:: Dataset items ::
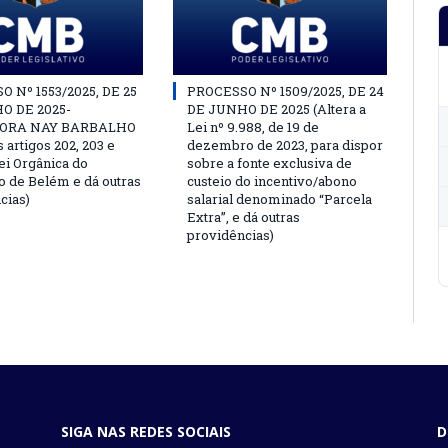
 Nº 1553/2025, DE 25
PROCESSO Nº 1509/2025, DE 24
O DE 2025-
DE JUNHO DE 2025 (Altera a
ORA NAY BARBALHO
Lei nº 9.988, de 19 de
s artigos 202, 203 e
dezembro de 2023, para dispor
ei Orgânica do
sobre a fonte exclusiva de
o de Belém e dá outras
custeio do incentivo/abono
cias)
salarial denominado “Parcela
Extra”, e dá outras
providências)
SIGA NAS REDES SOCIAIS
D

:: Try it ::
An exact copy of the line containing "ORA NAY BARBALHO" and all lines after it, through the last line of the entries, is the required answer.

:: Answer box ::
ORA NAY BARBALHO
Lei nº 9.988, de 19 de
s artigos 202, 203 e
dezembro de 2023, para dispor
ei Orgânica do
sobre a fonte exclusiva de
o de Belém e dá outras
custeio do incentivo/abono
cias)
salarial denominado “Parcela
Extra”, e dá outras
providências)
SIGA NAS REDES SOCIAIS
D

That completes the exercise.